- Theatrical release poster
- Directed by: Claude Chabrol
- Written by: Claude Chabrol; Paul Gégauff;
- Produced by: André Génovès
- Starring: Jean-Louis Trintignant; Jacqueline Sassard; Stéphane Audran;
- Cinematography: Jean Rabier
- Edited by: Jacques Gaillard
- Music by: Pierre Jansen
- Release dates: March 22, 1968 (France); August 30, 1968 (Italy);
- Running time: 95 minutes
- Countries: France; Italy;
- Language: French
- Box office: 627,679 admissions (France)

= Les Biches (film) =

1968 romantic tragedy

Les Biches (The Does) is a 1968 drama film directed by Claude Chabrol. It depicts a tortured love triangle between characters portrayed by Stéphane Audran and Jacqueline Sassard; Jean-Louis Trintignant also stars. Audran won the Silver Bear for Best Actress at the 18th Berlin International Film Festival. The film had an audience of 627,164 in France.

While the film does not acknowledge any literary sources, Les Biches is loosely based on Patricia Highsmith's 1955 novel The Talented Mr. Ripley, with the main characters' genders being switched. Chabrol's screenwriter Paul Gégauff had previously adapted the novel into Purple Noon in 1960.

==Plot==
On the Pont des Arts in Paris, a wealthy and attractive heiress, Frédérique, picks up a penniless female street artist called Why. Frédérique seduces Why and takes her to her villa in Saint Tropez. The villa is occupied by two gay friends of Frédérique, Robegue and Riasis. At a party, Why meets an architect, Paul Thomas. She leaves the party with him. They are followed by Robegue and Riasis, acting on Frédérique's orders. They report back to Frédérique that Why has spent the night with Paul.

Frédérique visits Paul and sets out to seduce him. The two start having an affair. Frédérique invites Paul to move into the villa, kicking out Robegue and Riasis. One morning Why finds a note saying that Paul and Frédérique have gone to Paris. She follows them and goes to Frédérique's apartment. Discovering Frédérique alone, Why confesses to being jealous of both Frédérique and Paul. Frédérique tells Why that she finds her love repulsive, and Why stabs her with a poisoned dagger that was on display in Frédérique's Saint Tropez villa. Why calls Paul, pretending to be Frédérique, and invites him to the apartment. When he arrives Why is waiting for him dressed in Frédérique's clothes.

==Cast==
- Jean-Louis Trintignant as Paul Thomas
- Jacqueline Sassard as Why
- Stéphane Audran as Frédérique
- Nane Germon as Violetta
- Serge Bento as Bookseller
- Henri Frances
- Henri Attal as Robèque
- Dominique Zardi as Riais

==Production==
Chabrol later admitted he included the lesbian plot in order to help the film at the box office. It was the first film he made with producer André Génovès.

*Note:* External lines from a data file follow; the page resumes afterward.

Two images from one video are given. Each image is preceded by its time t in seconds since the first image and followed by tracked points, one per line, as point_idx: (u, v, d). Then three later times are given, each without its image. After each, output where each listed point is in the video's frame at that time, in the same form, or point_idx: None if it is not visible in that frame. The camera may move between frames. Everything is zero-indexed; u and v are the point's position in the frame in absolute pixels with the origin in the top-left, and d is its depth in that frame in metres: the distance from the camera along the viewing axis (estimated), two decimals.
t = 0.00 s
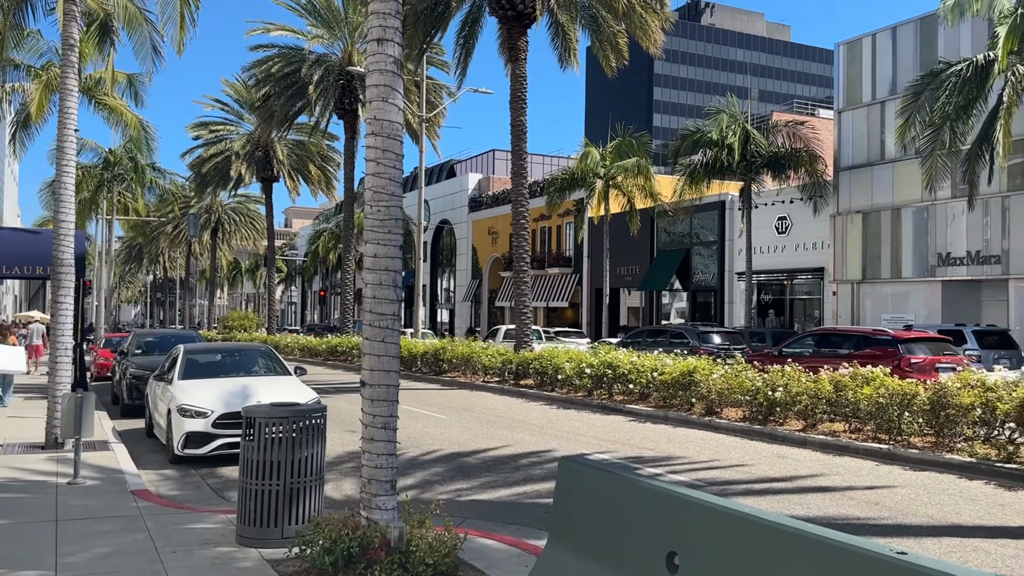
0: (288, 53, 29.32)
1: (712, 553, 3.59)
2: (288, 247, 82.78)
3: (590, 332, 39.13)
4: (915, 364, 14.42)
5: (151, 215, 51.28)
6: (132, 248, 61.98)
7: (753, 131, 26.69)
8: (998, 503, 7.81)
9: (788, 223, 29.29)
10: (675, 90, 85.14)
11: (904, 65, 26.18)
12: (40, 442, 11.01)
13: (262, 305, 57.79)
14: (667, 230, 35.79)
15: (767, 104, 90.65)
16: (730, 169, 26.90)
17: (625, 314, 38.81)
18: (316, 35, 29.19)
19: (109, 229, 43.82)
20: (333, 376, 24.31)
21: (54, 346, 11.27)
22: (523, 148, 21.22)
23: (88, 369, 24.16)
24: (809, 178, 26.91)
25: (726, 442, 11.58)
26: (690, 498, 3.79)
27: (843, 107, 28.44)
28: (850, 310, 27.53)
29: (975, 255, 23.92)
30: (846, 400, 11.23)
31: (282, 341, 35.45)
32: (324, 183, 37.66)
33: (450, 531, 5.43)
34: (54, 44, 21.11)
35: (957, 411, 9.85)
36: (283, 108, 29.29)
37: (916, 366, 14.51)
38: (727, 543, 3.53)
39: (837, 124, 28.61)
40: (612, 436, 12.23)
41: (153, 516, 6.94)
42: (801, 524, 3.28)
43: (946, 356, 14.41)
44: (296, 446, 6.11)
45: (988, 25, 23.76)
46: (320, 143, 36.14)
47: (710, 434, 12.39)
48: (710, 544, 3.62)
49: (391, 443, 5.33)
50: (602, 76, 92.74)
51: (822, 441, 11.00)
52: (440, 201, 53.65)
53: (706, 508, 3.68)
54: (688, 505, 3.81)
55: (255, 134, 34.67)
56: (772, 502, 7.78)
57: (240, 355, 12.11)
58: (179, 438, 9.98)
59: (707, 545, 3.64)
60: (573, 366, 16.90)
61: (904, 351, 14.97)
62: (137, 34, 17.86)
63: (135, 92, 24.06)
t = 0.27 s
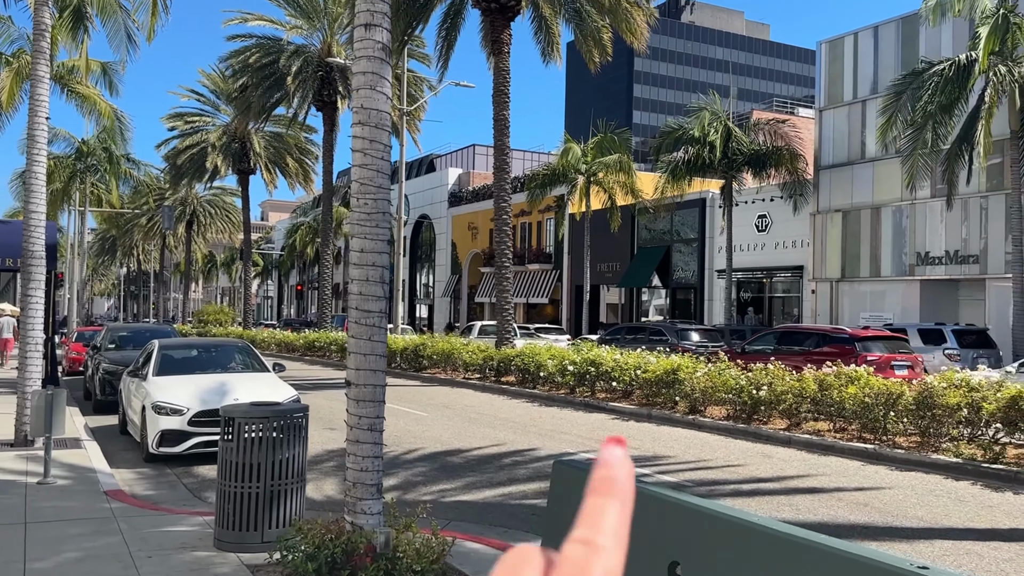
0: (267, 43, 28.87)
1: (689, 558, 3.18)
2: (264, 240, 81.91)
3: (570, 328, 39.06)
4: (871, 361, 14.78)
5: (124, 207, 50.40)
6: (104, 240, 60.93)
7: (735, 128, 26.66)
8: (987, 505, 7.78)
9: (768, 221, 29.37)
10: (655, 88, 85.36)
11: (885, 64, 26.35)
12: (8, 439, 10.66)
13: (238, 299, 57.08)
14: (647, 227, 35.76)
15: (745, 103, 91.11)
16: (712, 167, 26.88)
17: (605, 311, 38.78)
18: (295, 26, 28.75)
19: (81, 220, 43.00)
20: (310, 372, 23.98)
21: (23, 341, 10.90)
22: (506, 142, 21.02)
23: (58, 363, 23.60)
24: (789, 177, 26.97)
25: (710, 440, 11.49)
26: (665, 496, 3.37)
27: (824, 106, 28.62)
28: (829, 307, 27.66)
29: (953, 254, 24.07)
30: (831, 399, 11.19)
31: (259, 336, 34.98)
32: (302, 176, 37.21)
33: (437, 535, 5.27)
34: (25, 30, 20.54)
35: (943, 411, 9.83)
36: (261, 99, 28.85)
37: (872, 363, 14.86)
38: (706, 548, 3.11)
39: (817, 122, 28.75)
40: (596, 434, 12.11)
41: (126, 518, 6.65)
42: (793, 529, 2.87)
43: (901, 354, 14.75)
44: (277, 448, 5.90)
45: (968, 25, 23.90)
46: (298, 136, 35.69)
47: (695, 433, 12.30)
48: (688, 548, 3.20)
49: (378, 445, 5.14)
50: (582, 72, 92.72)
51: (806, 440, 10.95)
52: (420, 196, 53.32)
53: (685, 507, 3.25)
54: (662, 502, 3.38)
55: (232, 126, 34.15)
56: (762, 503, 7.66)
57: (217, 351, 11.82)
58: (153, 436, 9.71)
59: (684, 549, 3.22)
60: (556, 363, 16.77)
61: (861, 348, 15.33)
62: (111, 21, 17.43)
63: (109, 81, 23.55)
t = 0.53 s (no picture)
0: (251, 33, 28.47)
1: None
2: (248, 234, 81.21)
3: (556, 324, 38.93)
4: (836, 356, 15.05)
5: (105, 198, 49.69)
6: (85, 232, 60.08)
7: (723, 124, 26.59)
8: (986, 504, 7.71)
9: (755, 218, 29.36)
10: (641, 84, 85.40)
11: (874, 62, 26.38)
12: None
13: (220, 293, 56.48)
14: (634, 222, 35.68)
15: (731, 100, 91.32)
16: (701, 163, 26.78)
17: (591, 307, 38.69)
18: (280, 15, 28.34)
19: (61, 212, 42.36)
20: (295, 366, 23.68)
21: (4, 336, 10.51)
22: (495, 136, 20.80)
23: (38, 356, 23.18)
24: (777, 174, 26.93)
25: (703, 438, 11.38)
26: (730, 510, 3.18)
27: (812, 103, 28.67)
28: (815, 304, 27.67)
29: (940, 252, 24.11)
30: (825, 396, 11.12)
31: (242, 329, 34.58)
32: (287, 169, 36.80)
33: (433, 535, 5.10)
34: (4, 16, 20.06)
35: (938, 408, 9.77)
36: (245, 90, 28.47)
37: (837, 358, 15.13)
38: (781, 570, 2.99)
39: (805, 119, 28.78)
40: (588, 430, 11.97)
41: (110, 516, 6.40)
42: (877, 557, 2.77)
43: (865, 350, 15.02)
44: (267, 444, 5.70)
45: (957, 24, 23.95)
46: (283, 128, 35.28)
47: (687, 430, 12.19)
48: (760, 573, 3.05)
49: (373, 443, 4.96)
50: (568, 67, 92.58)
51: (800, 438, 10.86)
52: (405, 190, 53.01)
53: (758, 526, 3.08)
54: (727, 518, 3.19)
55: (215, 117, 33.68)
56: (760, 502, 7.54)
57: (201, 345, 11.57)
58: (137, 431, 9.47)
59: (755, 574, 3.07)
60: (545, 358, 16.63)
61: (826, 344, 15.63)
62: (93, 8, 17.05)
63: (91, 70, 23.11)
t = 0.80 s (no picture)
0: (246, 26, 28.16)
1: None
2: (240, 228, 80.77)
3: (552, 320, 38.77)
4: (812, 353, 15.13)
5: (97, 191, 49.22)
6: (76, 225, 59.59)
7: (722, 120, 26.45)
8: (995, 506, 7.59)
9: (753, 215, 29.25)
10: (636, 80, 85.24)
11: (873, 59, 26.28)
12: None
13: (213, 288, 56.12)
14: (631, 219, 35.53)
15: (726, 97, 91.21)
16: (699, 159, 26.62)
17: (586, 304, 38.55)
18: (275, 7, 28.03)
19: (53, 205, 41.96)
20: (289, 362, 23.44)
21: None
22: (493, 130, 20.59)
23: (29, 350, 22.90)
24: (775, 171, 26.81)
25: (705, 437, 11.23)
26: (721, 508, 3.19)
27: (811, 99, 28.56)
28: (813, 302, 27.57)
29: (939, 250, 24.05)
30: (828, 395, 10.98)
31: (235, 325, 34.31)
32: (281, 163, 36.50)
33: (437, 541, 4.94)
34: None
35: (944, 408, 9.65)
36: (240, 83, 28.15)
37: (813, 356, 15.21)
38: None
39: (804, 116, 28.67)
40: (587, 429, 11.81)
41: (102, 518, 6.20)
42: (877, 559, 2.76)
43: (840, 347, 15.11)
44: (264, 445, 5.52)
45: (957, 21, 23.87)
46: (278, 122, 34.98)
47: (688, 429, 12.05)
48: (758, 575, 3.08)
49: (376, 445, 4.79)
50: (563, 63, 92.32)
51: (803, 438, 10.73)
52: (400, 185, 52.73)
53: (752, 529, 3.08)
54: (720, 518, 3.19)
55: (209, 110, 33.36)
56: (767, 505, 7.40)
57: (195, 341, 11.35)
58: (130, 428, 9.27)
59: None
60: (543, 356, 16.46)
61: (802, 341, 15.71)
62: None
63: (83, 61, 22.81)
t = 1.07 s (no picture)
0: (251, 18, 27.98)
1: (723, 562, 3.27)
2: (245, 223, 80.69)
3: (558, 316, 38.63)
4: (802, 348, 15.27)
5: (103, 185, 49.12)
6: (82, 220, 59.55)
7: (730, 114, 26.22)
8: (1017, 507, 7.41)
9: (761, 210, 29.04)
10: (642, 75, 84.85)
11: (884, 53, 26.00)
12: None
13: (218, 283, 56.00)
14: (638, 214, 35.31)
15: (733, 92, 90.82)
16: (707, 153, 26.37)
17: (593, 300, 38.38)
18: None
19: (58, 198, 41.87)
20: (294, 357, 23.33)
21: None
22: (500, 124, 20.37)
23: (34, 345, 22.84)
24: (784, 165, 26.56)
25: (716, 434, 11.06)
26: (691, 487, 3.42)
27: (820, 94, 28.31)
28: (821, 298, 27.34)
29: (950, 246, 23.84)
30: (842, 392, 10.81)
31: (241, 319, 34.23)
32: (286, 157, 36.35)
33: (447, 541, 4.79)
34: None
35: (961, 406, 9.48)
36: (245, 76, 27.98)
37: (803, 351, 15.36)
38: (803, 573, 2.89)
39: (813, 111, 28.42)
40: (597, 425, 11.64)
41: (103, 515, 6.05)
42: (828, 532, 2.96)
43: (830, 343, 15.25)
44: (269, 442, 5.37)
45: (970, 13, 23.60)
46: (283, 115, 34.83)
47: (699, 426, 11.87)
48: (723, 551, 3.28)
49: (385, 442, 4.63)
50: (569, 57, 91.96)
51: (816, 435, 10.56)
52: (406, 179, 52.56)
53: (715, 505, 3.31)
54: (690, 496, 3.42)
55: (215, 103, 33.21)
56: (784, 505, 7.23)
57: (200, 335, 11.19)
58: (133, 423, 9.12)
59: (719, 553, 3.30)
60: (550, 351, 16.31)
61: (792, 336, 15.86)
62: None
63: (88, 53, 22.68)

Chabrol talked about the story:
It is about the equilibrium of such a relationship, when someone else intervenes about the bargains that people make with each other. And about the rich, the advantage that they have over the poor, their richness. They can buy people, and the poor have to submit, until they revolt, and the only possible revolt is destruction. It is from a Marxist point of view but it is not political at all. I'm sure you cannot make a revolution with a camera. But you can show up all the people and things you dislike.

==Release==
Les Biches was released in France on March 22, 1968 and in Italy on August 30, 1968.

Paris-based Tamasa Distribution is set to release "Première Vague" a collection of blu-ray discs of seven early films by Chabrol. The box set is set for release in France on November 18, 2025. Variety said that it would include films that were "long unavailable" to the public, including Les Biches.

==Reception==
Les biches was not successful at the box office but it has become one of Chabrol's more famous films. It revived his reputation critically after a series of disappointing films.

Chabrol said later the film marked a creative turning point for him. "With the films since Les Biches I think I'm finally on the right track," he said. "I knew I was interested in murder but what I didn't realise is that my interest isn't in solving puzzles. I want to study the human behaviour of people involved in murder."

On review aggregator website Rotten Tomatoes, the film holds an approval rating of 77% based on 13 reviews, with an average rating of 7.6/10.